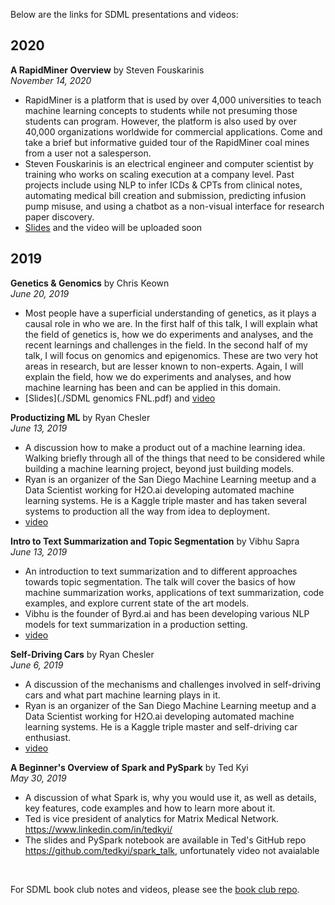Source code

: Below are the links for SDML presentations and videos:

## 2020

**A RapidMiner Overview** by Steven Fouskarinis
<br>
*November 14, 2020*
* RapidMiner is a platform that is used by over 4,000 universities to teach machine learning concepts to students while not presuming those students can program. However, the platform is also used by over 40,000 organizations worldwide for commercial applications. Come and take a brief but informative guided tour of the RapidMiner coal mines from a user not a salesperson.
* Steven Fouskarinis is an electrical engineer and computer scientist by training who works on scaling execution at a company level. Past projects include using NLP to infer ICDs & CPTs from clinical notes, automating medical bill creation and submission, predicting infusion pump misuse, and using a chatbot as a non-visual interface for research paper discovery.
* [Slides](./SDML-RapidMiner_Overview.pdf) and the video will be uploaded soon

## 2019

**Genetics & Genomics** by Chris Keown
<br>
*June 20, 2019*
* Most people have a superficial understanding of genetics, as it plays a causal role in who we are. In the first half of this talk, I will explain what the field of genetics is, how we do experiments and analyses, and the recent learnings and challenges in the field. In the second half of my talk, I will focus on genomics and epigenomics. These are two very hot areas in research, but are lesser known to non-experts. Again, I will explain the field, how we do experiments and analyses, and how machine learning has been and can be applied in this domain.
* [Slides](./SDML genomics FNL.pdf) and [video](https://www.youtube.com/watch?v=NT9hBuBAexg)

**Productizing ML** by Ryan Chesler
<br>
*June 13, 2019*
* A discussion how to make a product out of a machine learning idea. 
Walking briefly through all of the things that need to be considered while building a machine learning project, beyond just building models.
* Ryan is an organizer of the San Diego Machine Learning meetup and a Data Scientist working for H2O.ai developing automated machine learning systems. He is a Kaggle triple master and has taken several systems to production all the way from idea to deployment.
* [video](https://www.youtube.com/watch?v=hAtiPsShYMk)

**Intro to Text Summarization and Topic Segmentation** by Vibhu Sapra
<br>
*June 13, 2019*
* An introduction to text summarization and to different approaches towards topic segmentation. 
The talk will cover the basics of how machine summarization works, applications of text summarization, code examples, and explore current state of the art models.
* Vibhu is the founder of Byrd.ai and has been developing various NLP models for text summarization in a production setting.
* [video](https://www.youtube.com/watch?v=hAtiPsShYMk)

**Self-Driving Cars** by Ryan Chesler
<br>
*June 6, 2019*
* A discussion of the mechanisms and challenges involved in self-driving cars and what part machine learning plays in it.
* Ryan is an organizer of the San Diego Machine Learning meetup and a Data Scientist working for H2O.ai developing automated machine learning systems. He is a Kaggle triple master and self-driving car enthusiast.
* [video](https://www.youtube.com/watch?v=yAMygd-HZTU)

**A Beginner's Overview of Spark and PySpark** by Ted Kyi
<br>
*May 30, 2019*
* A discussion of what Spark is, why you would use it, as well as details, key features, code examples and how to learn more about it.
* Ted is vice president of analytics for Matrix Medical Network. https://www.linkedin.com/in/tedkyi/
* The slides and PySpark notebook are available in Ted's GitHub repo https://github.com/tedkyi/spark_talk, unfortunately video not avaialable

<br>

For SDML book club notes and videos, please see the [book club repo](https://github.com/SanDiegoMachineLearning/bookclub).

<br>
<br>
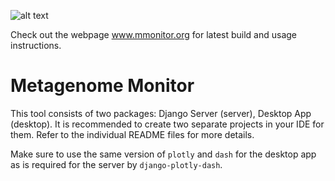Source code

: ![alt text](http://www.mmonitor.org/static/mmonitor_banner.png)

Check out the webpage www.mmonitor.org for latest build and usage instructions.
# Metagenome Monitor

This tool consists of two packages: Django Server (server), Desktop App (desktop). It is recommended to create two separate projects in your IDE for them. Refer to the individual README files for more details.


Make sure to use the same version of `plotly` and `dash` for the desktop app as is required for the server by `django-plotly-dash`.
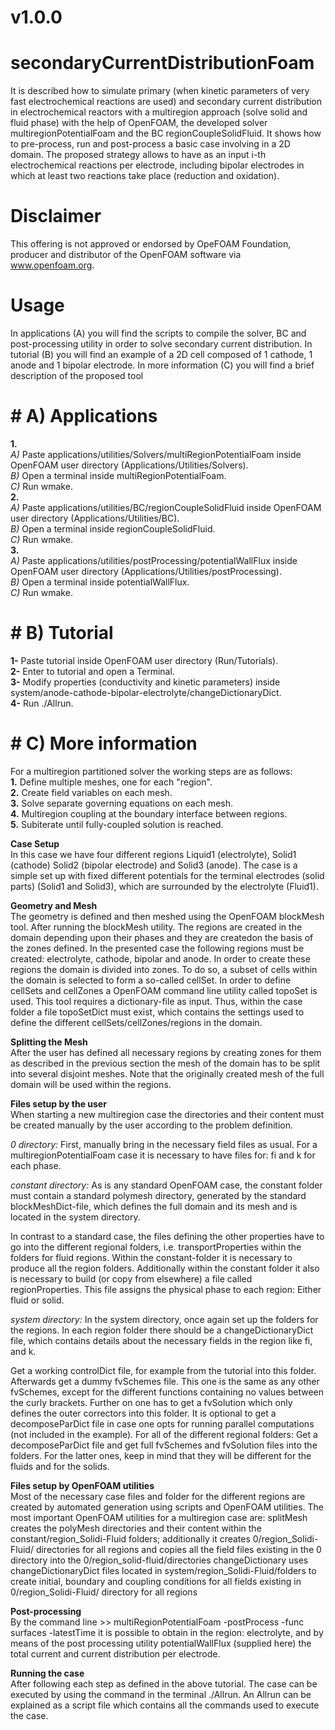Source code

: # v1.0.0
# secondaryCurrentDistributionFoam
It is described how to simulate primary (when kinetic parameters of very fast electrochemical reactions are used) and secondary current distribution in electrochemical reactors with a multiregion approach (solve solid and fluid phase) with the help of OpenFOAM, the developed solver multiregionPotentialFoam and the BC regionCoupleSolidFluid. It shows how to pre-process, run and post-process a basic case involving in a 2D domain. 
The proposed strategy allows to have as an input i-th electrochemical reactions per electrode, including bipolar electrodes in which at least two reactions take place (reduction and oxidation).

# Disclaimer
This offering is not approved or endorsed by OpeFOAM Foundation, producer and distributor of the OpenFOAM software via www.openfoam.org.

# Usage
In applications (A) you will find the scripts to compile the solver, BC and post-processing utility in order to solve secondary current distribution.
In tutorial (B) you will find an example of a 2D cell composed of 1 cathode, 1 anode and 1 bipolar electrode. 
In more information (C) you will find a brief description of the proposed tool

# #  A) Applications
**1.**  
_A)_ Paste applications/utilities/Solvers/multiRegionPotentialFoam inside OpenFOAM user directory (Applications/Utilities/Solvers).  
_B)_ Open a terminal inside multiRegionPotentialFoam.  
_C)_ Run wmake.  
**2.**  
_A)_ Paste applications/utilities/BC/regionCoupleSolidFluid inside OpenFOAM user directory (Applications/Utilities/BC).  
_B)_ Open a terminal inside regionCoupleSolidFluid.  
_C)_ Run wmake.  
**3.**  
_A)_ Paste applications/utilities/postProcessing/potentialWallFlux inside OpenFOAM user directory (Applications/Utilities/postProcessing).  
_B)_ Open a terminal inside potentialWallFlux.  
_C)_ Run wmake.  


# #  B) Tutorial
**1-** Paste tutorial inside OpenFOAM user directory (Run/Tutorials).  
**2-** Enter to tutorial and open a Terminal.  
**3-** Modify properties (conductivity and kinetic parameters) inside system/anode-cathode-bipolar-electrolyte/changeDictionaryDict.  
**4-** Run ./Allrun.  


# # C) More information
For a multiregion partitioned solver the working steps are as follows:  
**1.** Define multiple meshes, one for each "region".  
**2.** Create field variables on each mesh.  
**3.** Solve separate governing equations on each mesh.  
**4.** Multiregion coupling at the boundary interface between regions.  
**5.** Subiterate until fully-coupled solution is reached.  

**Case Setup**  
In this case we have four different regions Liquid1 (electrolyte), Solid1 (cathode) Solid2 (bipolar electrode) and Solid3 (anode). The case is a simple set up with fixed different potentials for the terminal electrodes (solid parts) (Solid1 and Solid3), which are surrounded by the electrolyte (Fluid1).

**Geometry and Mesh**  
The geometry is defined and then meshed using the OpenFOAM blockMesh tool. After running the blockMesh utility. The regions are created in the domain depending upon their phases and they are createdon the basis of the zones defined.
In the presented case the following regions must be created: electrolyte, cathode, bipolar and anode. In order to create these regions the domain is divided into zones. To do so, a subset of cells within the domain is selected to form a so-called cellSet. In order to define cellSets and cellZones a OpenFOAM command line utility called topoSet is used. This tool requires a dictionary-file as input. Thus, within the case folder a file topoSetDict must exist, which contains the settings used to define the different cellSets/cellZones/regions in the domain.

**Splitting the Mesh**  
After the user has defined all necessary regions by creating zones for them as described in the previous section the mesh of the domain has to be split into several disjoint meshes. Note that the originally created mesh of the full domain will be used within the regions.

**Files setup by the user**  
When starting a new multiregion case the directories and their content must be created manually by the user according to the problem definition.

_0 directory:_ First, manually bring in the necessary field files as usual. For a multiregionPotentialFoam case it is necessary to have files for: fi and k for each phase. 

_constant directory:_ As is any standard OpenFOAM case, the constant folder must contain a standard polymesh directory, generated by the standard blockMeshDict-file, which defines the full domain and its mesh and is located in the system directory.

In contrast to a standard case, the files defining the other properties have to go into the different regional folders, i.e. transportProperties within the folders for fluid regions.
Within the constant-folder it is necessary to produce all the region folders. Additionally within the constant folder it also is necessary to build (or copy from elsewhere) a file called regionProperties. This file assigns the physical phase to each region: Either fluid or solid.

_system directory:_ In the system directory, once again set up the folders for the regions. In each region folder there should be a changeDictionaryDict file, which contains details about the necessary fields in the region like fi, and k.

Get a working controlDict file, for example from the tutorial into this folder. Afterwards get a dummy fvSchemes file. This one is the same as any other fvSchemes, except for the different functions containing no values between the curly brackets. Further on one has to get a fvSolution which only defines the outer correctors into this folder. It is optional to get a decomposeParDict file in case one opts for running parallel computations (not included in the example). For all of the different regional folders: Get a decomposeParDict file and get full fvSchemes and fvSolution files into the folders. For the latter ones, keep in mind that they will be different for the fluids and for the solids.

**Files setup by OpenFOAM utilities**  
Most of the necessary case files and folder for the different regions are created by automated generation using scripts and OpenFOAM utilities. The most important OpenFOAM utilities for a multiregion case are:
splitMesh creates the polyMesh directories and their content within the constant/region_Solidi-Fluid folders; additionally it creates 0/region_Solidi-Fluid/ directories for all regions and copies all the field files existing in the 0 directory into the 0/region_solid-fluid/directories
changeDictionary uses changeDictionaryDict files located in system/region_Solidi-Fluid/folders to create initial, boundary and coupling conditions for all fields existing in 0/region_Solidi-Fluid/ directory for all regions

**Post-processing**  
By the command line >> multiRegionPotentialFoam -postProcess -func surfaces -latestTime it is possible to obtain in the region: electrolyte, and by means of the post processing utility potentialWallFlux (supplied here) the total current and current distribution per electrode.

**Running the case**  
After following each step as defined in the above tutorial. The case can be executed by using the command in the terminal ./Allrun. An Allrun can be explained as a script file which contains all the commands used to execute the case.

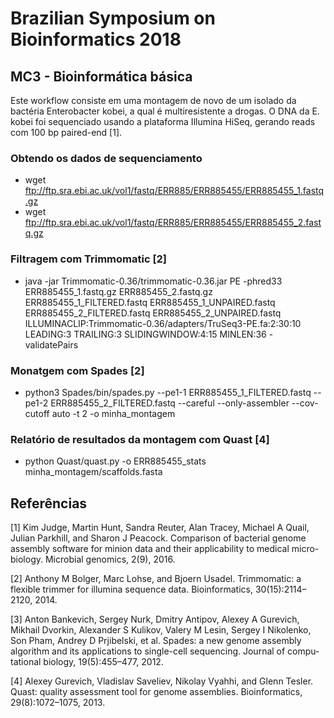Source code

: # Brazilian Symposium on Bioinformatics 2018

## MC3 - Bioinformática básica

Este workflow consiste em uma montagem de novo de um isolado da bactéria Enterobacter kobei, a qual é multiresistente a drogas.
O DNA da E. kobei foi sequenciado usando a plataforma Illumina HiSeq, gerando reads com 100 bp paired-end [1].

### Obtendo os dados de sequenciamento
* wget ftp://ftp.sra.ebi.ac.uk/vol1/fastq/ERR885/ERR885455/ERR885455_1.fastq.gz
* wget ftp://ftp.sra.ebi.ac.uk/vol1/fastq/ERR885/ERR885455/ERR885455_2.fastq.gz

### Filtragem com Trimmomatic [2]
* java -jar Trimmomatic-0.36/trimmomatic-0.36.jar PE -phred33 ERR885455_1.fastq.gz ERR885455_2.fastq.gz  ERR885455_1_FILTERED.fastq ERR885455_1_UNPAIRED.fastq   ERR885455_2_FILTERED.fastq ERR885455_2_UNPAIRED.fastq ILLUMINACLIP:Trimmomatic-0.36/adapters/TruSeq3-PE.fa:2:30:10 LEADING:3 TRAILING:3 SLIDINGWINDOW:4:15 MINLEN:36 -validatePairs

### Monatgem com Spades [2]
* python3 Spades/bin/spades.py --pe1-1 ERR885455_1_FILTERED.fastq --pe1-2 ERR885455_2_FILTERED.fastq --careful --only-assembler --cov-cutoff auto -t 2 -o minha_montagem

### Relatório de resultados da montagem com Quast [4]
* python Quast/quast.py -o ERR885455_stats minha_montagem/scaffolds.fasta 

## Referências

[1] Kim Judge, Martin Hunt, Sandra Reuter, Alan Tracey, Michael A Quail,
Julian Parkhill, and Sharon J Peacock. Comparison of bacterial genome
assembly software for minion data and their applicability to medical micro-
biology. Microbial genomics, 2(9), 2016.

[2] Anthony M Bolger, Marc Lohse, and Bjoern Usadel. Trimmomatic: a flexible
trimmer for illumina sequence data. Bioinformatics, 30(15):2114–2120, 2014.

[3] Anton Bankevich, Sergey Nurk, Dmitry Antipov, Alexey A Gurevich,
Mikhail Dvorkin, Alexander S Kulikov, Valery M Lesin, Sergey I Nikolenko,
Son Pham, Andrey D Prjibelski, et al. Spades: a new genome assembly
algorithm and its applications to single-cell sequencing. Journal of compu-
tational biology, 19(5):455–477, 2012.

[4] Alexey Gurevich, Vladislav Saveliev, Nikolay Vyahhi, and Glenn Tesler.
Quast: quality assessment tool for genome assemblies. Bioinformatics,
29(8):1072–1075, 2013.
+ + + +
__Work required__
Each line that includes the string "defines" should be copied from the data.

__Written answer__
_constant directory:_ As is any standard OpenFOAM case, the constant folder must contain a standard polymesh directory, generated by the standard blockMeshDict-file, which defines the full domain and its mesh and is located in the system directory.
Get a working controlDict file, for example from the tutorial into this folder. Afterwards get a dummy fvSchemes file. This one is the same as any other fvSchemes, except for the different functions containing no values between the curly brackets. Further on one has to get a fvSolution which only defines the outer correctors into this folder. It is optional to get a decomposeParDict file in case one opts for running parallel computations (not included in the example). For all of the different regional folders: Get a decomposeParDict file and get full fvSchemes and fvSolution files into the folders. For the latter ones, keep in mind that they will be different for the fluids and for the solids.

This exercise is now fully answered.